HOUSTON – Oct. 23, 2020 – Dekaney High School CTE Culinary Pathway students recently made a virtual field trip to Truluck’s Restaurant in the Woodlands, where Executive Chef Ricardo Clough took the Dekaney students through an online cooking lesson and a virtual masterclass in fine dining and what it’s like to work “on the line” in a professional kitchen.
“I thought it was actually pretty cool,” said Dekaney sophomore and culinary pathway student Dorian Idowu. “I got to see a whole lot of things and learn a whole lot of things that I never knew or had seen before.”

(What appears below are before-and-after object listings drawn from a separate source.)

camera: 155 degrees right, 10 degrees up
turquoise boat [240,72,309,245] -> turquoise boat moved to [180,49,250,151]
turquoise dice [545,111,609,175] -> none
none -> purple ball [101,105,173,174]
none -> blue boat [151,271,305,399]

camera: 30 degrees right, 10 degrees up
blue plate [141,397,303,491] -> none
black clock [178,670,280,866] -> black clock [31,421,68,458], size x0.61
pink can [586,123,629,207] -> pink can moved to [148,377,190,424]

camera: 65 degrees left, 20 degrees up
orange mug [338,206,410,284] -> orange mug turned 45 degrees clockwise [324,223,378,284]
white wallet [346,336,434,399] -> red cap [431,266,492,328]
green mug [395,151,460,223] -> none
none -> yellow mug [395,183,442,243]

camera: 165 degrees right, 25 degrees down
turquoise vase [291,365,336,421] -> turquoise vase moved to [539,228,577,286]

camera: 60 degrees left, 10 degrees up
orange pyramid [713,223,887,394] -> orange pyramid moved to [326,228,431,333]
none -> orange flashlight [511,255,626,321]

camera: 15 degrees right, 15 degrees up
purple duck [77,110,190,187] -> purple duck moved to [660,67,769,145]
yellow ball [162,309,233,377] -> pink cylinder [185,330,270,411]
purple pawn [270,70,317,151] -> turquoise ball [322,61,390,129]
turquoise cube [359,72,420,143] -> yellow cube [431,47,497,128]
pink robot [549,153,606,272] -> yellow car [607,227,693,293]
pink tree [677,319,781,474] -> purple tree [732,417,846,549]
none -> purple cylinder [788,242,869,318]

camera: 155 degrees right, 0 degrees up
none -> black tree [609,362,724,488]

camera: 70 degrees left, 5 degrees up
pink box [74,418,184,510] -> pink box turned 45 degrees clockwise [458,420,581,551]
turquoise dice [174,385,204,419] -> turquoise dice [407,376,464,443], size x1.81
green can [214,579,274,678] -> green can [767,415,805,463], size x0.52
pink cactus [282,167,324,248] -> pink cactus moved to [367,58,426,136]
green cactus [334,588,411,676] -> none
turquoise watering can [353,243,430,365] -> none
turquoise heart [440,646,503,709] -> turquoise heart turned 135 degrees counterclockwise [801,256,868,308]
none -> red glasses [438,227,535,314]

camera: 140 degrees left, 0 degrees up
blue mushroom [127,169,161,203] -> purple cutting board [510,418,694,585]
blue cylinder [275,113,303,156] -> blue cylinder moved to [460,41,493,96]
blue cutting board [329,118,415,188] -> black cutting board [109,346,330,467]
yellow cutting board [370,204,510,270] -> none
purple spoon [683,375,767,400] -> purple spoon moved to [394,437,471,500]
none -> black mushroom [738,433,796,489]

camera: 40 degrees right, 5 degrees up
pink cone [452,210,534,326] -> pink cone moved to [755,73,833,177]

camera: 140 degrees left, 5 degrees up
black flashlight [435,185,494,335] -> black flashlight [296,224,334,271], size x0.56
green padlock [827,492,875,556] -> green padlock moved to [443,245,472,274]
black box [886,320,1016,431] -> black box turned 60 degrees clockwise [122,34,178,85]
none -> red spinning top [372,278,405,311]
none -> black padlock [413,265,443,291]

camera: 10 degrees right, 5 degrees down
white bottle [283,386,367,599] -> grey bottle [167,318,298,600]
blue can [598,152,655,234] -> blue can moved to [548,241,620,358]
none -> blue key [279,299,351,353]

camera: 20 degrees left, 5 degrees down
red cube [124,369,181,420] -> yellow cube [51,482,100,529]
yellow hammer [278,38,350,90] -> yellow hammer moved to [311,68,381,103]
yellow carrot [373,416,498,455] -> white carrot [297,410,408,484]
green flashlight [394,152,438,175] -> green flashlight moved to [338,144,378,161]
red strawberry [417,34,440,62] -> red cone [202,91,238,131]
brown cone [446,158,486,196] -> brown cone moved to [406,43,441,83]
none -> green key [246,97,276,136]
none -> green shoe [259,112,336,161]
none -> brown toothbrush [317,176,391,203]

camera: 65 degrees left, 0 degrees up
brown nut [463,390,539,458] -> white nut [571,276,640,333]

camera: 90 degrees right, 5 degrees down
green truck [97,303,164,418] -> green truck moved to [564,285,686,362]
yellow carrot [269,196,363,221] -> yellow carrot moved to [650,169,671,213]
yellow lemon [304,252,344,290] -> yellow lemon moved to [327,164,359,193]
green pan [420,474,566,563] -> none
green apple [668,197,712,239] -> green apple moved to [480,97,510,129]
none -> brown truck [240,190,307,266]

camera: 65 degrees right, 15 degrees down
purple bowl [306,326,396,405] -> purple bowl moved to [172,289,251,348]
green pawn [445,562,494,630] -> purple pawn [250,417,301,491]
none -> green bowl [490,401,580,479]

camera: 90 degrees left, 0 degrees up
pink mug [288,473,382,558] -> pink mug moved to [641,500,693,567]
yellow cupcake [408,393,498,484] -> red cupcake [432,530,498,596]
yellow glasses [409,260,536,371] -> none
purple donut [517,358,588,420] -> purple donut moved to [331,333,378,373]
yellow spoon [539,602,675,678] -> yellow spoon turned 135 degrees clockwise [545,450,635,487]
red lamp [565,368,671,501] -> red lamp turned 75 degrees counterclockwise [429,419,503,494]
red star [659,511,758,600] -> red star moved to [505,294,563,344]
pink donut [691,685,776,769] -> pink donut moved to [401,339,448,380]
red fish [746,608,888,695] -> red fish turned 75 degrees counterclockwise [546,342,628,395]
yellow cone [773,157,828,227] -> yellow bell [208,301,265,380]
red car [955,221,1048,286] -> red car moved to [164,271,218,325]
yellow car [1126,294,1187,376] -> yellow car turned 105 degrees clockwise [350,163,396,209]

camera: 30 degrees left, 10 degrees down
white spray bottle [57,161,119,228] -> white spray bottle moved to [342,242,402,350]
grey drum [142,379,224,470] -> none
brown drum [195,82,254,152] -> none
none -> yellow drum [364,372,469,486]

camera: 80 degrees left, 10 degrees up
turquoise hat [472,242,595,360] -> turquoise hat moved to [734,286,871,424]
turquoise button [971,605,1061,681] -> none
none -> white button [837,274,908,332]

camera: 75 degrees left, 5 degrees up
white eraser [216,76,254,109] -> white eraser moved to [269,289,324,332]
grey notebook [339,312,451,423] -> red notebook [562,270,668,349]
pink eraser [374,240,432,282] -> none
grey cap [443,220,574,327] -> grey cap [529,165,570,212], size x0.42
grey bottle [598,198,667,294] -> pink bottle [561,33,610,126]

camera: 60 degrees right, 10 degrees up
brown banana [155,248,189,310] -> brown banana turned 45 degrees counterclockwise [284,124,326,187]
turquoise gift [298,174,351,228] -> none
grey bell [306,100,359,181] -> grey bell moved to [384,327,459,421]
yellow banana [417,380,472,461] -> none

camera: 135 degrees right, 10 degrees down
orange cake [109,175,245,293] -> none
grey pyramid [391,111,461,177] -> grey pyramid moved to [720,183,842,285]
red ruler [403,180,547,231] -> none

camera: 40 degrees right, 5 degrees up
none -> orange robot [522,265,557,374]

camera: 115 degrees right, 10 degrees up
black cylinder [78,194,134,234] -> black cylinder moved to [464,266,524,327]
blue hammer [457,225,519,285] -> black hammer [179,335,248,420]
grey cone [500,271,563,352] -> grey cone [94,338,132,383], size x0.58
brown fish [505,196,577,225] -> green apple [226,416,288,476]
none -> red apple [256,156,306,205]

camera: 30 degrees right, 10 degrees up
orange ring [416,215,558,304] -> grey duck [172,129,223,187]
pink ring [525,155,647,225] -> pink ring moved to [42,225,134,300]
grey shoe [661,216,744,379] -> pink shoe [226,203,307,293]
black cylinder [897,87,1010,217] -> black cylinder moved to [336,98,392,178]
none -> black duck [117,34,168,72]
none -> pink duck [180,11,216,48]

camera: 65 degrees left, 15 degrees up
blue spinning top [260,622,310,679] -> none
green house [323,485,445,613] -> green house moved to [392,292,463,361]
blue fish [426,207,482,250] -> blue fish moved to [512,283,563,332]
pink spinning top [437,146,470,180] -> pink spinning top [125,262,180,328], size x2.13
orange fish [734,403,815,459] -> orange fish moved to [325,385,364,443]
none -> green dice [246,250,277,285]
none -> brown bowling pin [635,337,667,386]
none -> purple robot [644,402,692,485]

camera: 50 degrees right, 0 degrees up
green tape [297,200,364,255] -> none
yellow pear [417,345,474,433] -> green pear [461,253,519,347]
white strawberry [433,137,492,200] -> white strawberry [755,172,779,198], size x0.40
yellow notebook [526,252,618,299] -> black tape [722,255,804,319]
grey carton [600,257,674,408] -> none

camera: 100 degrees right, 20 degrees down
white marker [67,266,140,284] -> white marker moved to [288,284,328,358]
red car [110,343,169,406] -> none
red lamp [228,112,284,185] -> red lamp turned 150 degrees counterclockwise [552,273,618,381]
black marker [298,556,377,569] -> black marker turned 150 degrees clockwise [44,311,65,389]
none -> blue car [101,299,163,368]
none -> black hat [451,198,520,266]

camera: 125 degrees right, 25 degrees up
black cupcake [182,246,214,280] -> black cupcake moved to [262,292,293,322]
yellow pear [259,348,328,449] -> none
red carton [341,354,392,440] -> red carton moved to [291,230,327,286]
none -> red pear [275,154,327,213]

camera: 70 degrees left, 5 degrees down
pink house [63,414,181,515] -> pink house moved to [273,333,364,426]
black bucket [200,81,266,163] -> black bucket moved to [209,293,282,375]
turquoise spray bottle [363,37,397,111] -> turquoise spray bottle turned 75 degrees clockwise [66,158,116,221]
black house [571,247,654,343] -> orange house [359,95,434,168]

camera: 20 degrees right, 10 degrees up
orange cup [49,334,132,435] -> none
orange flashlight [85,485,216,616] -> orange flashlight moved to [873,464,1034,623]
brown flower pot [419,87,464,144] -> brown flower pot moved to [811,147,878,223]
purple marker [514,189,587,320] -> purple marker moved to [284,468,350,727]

Chef Clough, who was joined at Truluck’s Woodlands restaurant by Dekaney instructor Chef Horace Doyle, led both on-campus and at-home students through the preparation of several signature Truluck’s menu items, including appetizers and entrees. Clough also talked to the students about kitchen safety and best practices; ingredient preparation and handling; and how upscale restaurants like Truluck’s elevate their dishes to the level expected by fine dining customers.
“It was just a fabulous opportunity,” said Dekaney instructor Chef Audrey Sam-Hardgraves. “Not only to show our students that, through COVID, we can still accomplish the goal in giving them opportunities, but it also showed them different types of food that they probably are not that aware of, to kind of broaden their horizons and to keep their minds open and ready to learn.”
Sophomore Jeremiah Jackson said the virtual field experience had been informative and inspiring. He said that hearing Clough talk to the students about preparing steaks and seafood made him think of his mom, who inspired Jackson to pursue culinary studies at Dekaney.
“My mom always wanted me to cook with her, because she loved to cook when she was younger,” said Jackson, adding that he was grateful to both Clough and Truluck’s for making the experience possible. “I just think it was pretty nice of them to do it.”
According to Chef Doyle, bringing engaging learning experiences like the virtual Truluck’s visit to students – even with the limitations imposed by COVID-19 – is an important part of the mission of the culinary program offered at Dekaney and other Spring ISD schools.
“It’s a part of the curriculum that we teach; it’s hands-on experience,” Doyle said afterward. “A lot of times you only get the experiences as far as your own home, or the things that are directly closest to you in your own backyard. Well, this is an opportunity to expand yourself, to stretch yourself a little further than maybe something that’s around your own personal corner.”
Clough – or Chef Ricky, as he told the students to call him – also spoke with them about growing up in Miami with a sous chef father from Panama and a mother from the Dominican Republic, both of whom inspired in him a love of good food with diverse flavors and ingredients. After studying culinary arts in college, Clough began a professional career that eventually led him to Truluck’s, where he worked his way up from line cook to executive chef – a career trajectory he said is available to the Dekaney students, too, if they work hard and commit to never stop learning.
“You’ve got to treat everybody like if it was your food,” Clough told students. “You want to create something for them that you’d want to eat, and do things the right way.”
According to Sam-Hardgraves, the career-related skills students are learning at Dekaney will help them get a foot in the door working in a restaurant or other professional foodservice environment. In addition, Spring ISD Culinary Pathway students have the opportunity to earn important industry certifications while they are still students that will later help open doors in the industry.
“With the skills that they’ve been developing – from their freshman year all the way to their senior year – they do have that opportunity and the possibility to work at an establishment such as Truluck’s,” Sam-Hardgraves said, “especially with them having certifications that make them eligible for that.”